Ich denke, dass man „Komorebi“ verstehen kann als “Lichflecken“, die sich - wenn die Sonne hoch steht - scharf konturiert auf dem Boden abzeichnen. Das Wort „Lichtflecken“ habe sich zum ersten Mal bewusst gehört im Kunstunterricht. Es wird in der 12. Klasse gewesen sein. Wir sprachen über die Deutschen Impressionisten. Liebemann, Slevogt, Corinth. Die hätten das Motiv der Lichtflecken in ihren Bildern gern dargestellt. Ich fand das nicht besonders interessant. Bis ich selbst an einem sonnensatten Sommertag in einer Berline Allee vor mir auf dem Boden Lichtflecken entdeckte. Vielfältig geformt. Manche gezackt. Eigentlich nichts Besonderes. Und doch eine wunderbare Entdeckung. Etwas, was immer schon da war, und doch zum ersten Mal bewusst wahrgenommen wurde.
 

Wer kennt ihn nicht: den „Papageienmann“ von Max Liebemann? Im Jahre 1902 gemalt. Eine Szene aus dem Berliner Zoo.
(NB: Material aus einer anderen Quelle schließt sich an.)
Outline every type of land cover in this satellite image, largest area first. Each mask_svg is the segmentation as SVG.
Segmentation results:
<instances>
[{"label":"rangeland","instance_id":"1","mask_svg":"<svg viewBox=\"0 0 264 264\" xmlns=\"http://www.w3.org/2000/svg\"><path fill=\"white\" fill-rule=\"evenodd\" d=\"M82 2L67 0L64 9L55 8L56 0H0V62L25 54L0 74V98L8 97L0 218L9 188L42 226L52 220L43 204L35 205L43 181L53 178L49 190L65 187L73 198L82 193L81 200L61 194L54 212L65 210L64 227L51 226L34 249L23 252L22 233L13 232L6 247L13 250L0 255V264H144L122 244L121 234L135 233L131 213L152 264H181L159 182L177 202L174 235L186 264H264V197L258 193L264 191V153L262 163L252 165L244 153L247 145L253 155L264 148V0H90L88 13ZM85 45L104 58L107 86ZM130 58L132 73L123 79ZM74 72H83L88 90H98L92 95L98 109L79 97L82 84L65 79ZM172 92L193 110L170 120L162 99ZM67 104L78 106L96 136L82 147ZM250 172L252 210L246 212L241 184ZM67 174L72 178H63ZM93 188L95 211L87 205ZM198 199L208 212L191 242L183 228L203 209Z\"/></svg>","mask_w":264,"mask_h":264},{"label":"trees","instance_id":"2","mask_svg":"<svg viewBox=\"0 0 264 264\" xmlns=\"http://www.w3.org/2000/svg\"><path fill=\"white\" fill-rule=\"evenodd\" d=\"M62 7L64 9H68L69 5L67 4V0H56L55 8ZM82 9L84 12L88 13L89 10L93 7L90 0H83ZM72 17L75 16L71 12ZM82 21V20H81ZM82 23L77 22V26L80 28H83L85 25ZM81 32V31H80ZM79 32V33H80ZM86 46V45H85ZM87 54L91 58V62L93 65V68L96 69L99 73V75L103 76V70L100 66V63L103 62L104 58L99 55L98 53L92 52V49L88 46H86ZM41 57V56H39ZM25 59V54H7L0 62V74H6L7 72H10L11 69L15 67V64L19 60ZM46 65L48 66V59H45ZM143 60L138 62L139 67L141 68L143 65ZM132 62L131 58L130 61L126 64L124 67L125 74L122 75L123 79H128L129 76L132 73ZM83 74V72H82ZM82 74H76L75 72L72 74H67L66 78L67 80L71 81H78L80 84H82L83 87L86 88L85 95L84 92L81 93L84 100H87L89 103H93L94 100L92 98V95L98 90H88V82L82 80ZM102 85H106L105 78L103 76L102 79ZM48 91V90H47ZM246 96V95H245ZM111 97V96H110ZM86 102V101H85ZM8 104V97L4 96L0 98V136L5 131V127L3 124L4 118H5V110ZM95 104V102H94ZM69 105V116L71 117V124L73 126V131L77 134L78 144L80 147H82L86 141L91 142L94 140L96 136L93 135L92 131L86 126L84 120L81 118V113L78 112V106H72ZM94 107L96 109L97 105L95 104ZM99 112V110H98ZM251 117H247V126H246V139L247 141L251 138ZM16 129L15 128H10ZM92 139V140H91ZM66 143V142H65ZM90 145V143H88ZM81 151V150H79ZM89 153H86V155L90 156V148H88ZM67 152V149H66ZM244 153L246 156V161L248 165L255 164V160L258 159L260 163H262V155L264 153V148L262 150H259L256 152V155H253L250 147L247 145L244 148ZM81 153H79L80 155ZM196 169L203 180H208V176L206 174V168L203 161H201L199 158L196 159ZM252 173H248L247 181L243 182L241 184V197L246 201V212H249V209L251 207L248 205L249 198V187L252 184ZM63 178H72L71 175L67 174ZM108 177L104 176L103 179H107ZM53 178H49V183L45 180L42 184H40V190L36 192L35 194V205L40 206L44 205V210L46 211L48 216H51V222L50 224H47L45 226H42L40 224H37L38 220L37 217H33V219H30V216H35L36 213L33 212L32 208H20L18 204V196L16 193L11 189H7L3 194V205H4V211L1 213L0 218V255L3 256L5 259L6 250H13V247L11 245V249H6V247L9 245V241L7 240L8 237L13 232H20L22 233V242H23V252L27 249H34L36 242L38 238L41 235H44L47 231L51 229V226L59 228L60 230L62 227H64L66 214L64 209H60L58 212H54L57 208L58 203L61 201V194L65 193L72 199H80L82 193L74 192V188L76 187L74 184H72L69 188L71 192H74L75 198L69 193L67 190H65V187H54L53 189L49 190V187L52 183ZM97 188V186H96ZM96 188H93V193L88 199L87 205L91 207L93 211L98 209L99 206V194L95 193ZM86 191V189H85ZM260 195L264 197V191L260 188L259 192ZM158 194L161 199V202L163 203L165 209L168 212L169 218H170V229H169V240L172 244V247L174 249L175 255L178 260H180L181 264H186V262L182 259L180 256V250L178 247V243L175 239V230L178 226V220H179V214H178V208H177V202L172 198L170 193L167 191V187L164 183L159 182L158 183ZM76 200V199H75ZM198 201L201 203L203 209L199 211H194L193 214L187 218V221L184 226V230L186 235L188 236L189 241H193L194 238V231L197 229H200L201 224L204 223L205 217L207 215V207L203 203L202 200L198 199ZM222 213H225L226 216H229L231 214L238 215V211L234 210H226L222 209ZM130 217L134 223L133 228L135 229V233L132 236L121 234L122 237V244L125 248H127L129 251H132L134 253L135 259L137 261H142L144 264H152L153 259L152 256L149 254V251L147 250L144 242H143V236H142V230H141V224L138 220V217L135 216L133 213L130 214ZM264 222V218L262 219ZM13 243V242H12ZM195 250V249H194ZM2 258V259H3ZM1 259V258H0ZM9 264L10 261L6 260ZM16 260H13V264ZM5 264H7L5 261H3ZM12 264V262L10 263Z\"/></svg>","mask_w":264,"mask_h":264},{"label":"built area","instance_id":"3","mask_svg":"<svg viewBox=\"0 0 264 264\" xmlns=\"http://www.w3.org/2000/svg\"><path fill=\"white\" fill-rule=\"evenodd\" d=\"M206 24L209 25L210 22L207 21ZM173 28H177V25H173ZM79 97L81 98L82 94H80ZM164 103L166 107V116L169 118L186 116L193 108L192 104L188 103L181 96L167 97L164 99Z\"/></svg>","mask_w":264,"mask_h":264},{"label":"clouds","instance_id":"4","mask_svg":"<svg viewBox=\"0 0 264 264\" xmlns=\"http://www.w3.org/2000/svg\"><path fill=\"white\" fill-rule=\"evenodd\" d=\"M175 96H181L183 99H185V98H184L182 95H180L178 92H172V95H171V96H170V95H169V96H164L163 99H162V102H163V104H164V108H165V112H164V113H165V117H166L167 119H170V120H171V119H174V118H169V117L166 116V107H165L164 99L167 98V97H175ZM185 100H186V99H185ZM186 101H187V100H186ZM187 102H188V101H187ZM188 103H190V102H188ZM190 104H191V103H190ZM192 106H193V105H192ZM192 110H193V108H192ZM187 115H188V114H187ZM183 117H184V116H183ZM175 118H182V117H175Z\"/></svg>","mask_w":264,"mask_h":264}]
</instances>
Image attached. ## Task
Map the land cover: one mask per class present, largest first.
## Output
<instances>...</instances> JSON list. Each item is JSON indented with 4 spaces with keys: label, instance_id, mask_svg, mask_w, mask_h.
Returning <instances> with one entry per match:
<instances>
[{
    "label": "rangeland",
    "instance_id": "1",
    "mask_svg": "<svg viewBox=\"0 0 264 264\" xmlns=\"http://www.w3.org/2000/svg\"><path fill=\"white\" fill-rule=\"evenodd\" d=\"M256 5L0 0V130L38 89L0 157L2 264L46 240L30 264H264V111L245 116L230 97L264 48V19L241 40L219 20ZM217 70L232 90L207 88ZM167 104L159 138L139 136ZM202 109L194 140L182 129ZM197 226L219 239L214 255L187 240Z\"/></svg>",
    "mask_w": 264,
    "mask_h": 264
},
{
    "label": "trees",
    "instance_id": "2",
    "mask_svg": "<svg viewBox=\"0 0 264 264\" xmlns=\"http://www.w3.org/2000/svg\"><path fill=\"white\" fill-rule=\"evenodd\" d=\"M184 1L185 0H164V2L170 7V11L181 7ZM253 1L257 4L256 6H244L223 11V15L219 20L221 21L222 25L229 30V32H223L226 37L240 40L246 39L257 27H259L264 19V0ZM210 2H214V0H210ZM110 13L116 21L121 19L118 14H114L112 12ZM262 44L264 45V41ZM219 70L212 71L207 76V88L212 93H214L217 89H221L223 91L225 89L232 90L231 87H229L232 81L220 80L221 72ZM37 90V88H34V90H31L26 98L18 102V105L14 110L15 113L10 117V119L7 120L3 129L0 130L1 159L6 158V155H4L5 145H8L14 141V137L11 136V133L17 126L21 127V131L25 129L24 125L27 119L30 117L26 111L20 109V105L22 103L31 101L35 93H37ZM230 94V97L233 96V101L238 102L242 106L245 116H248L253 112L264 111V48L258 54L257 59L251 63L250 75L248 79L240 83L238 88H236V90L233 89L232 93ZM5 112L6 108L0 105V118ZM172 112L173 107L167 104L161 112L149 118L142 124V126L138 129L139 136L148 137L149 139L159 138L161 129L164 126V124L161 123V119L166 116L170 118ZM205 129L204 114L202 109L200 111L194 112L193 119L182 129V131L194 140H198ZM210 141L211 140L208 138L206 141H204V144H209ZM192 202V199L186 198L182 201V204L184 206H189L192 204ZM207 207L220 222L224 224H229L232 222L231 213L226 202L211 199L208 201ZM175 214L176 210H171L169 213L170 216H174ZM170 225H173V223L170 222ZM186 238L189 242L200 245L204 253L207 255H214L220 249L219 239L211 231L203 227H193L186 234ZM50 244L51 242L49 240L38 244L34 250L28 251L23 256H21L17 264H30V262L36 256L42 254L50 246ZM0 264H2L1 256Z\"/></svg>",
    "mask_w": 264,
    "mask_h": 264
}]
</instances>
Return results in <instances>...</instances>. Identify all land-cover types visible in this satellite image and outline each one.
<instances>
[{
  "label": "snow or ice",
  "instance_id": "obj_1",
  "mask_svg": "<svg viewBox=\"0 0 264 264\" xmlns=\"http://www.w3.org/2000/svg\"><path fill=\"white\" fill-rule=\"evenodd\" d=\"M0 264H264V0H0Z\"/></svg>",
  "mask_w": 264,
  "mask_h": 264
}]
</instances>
Der Papageienwärter, in blauer Jacke und mit Mütze, leicht nach vorn gebeugt, reckt er sich hoch zu dem Tier, das vor ihm auf der Stange sitzt. Mit der linken Hand hält er - an der Hüfte - einen Rahmen, auf dem sich zwei weitere Vögel befinden. Der Mann, in seiner Art, eine eindrucksvolle Erscheinung, nicht zuletzt durch den buschigen Schnurrbart, den er trägt. Ein Mann, der seine Arbeit versteht und wohl auch gern verrichtet. Ein Mensch, dem man zutraut, dass er seine Tiere gut versorgt. Das ist das eine, was das Bild so faszinierend macht: die Gestalt des Wärters in seiner Schlichtheit und seiner inneren Ruhe, die sie ausstrahlt. Das Andere ist das Licht als Faszinosum. Hell und Dunkel prägen das Bild. Die Bäume der Allee dämpfen das Licht eines sonnendurchstrahlten Sommertages. Und: auf dem Boden: Lichtflecke, die über das ganze Bild verteilt sind und wie helle Inseln in der Beschattung wirken.
 

Es ist Jahrzehnte her - eigentlich ein ganzes Leben -, dass ich zum ersten Mal den „Papageienmann“ gesehen habe. Ich wusste damals nicht, was „Komorebi“ bedeutet: Licht, das durch das Laub der Bäume fällt. Woher auch? Heute weiß ich es. Und ich weiß, dass das Faszinosum Licht den Künstler in Japan genauso in seinen Bann zieht wie den Maler auf der anderen Seite der Erdkugel. Ich finde das bemerkenswert und irgendwie tröstlich.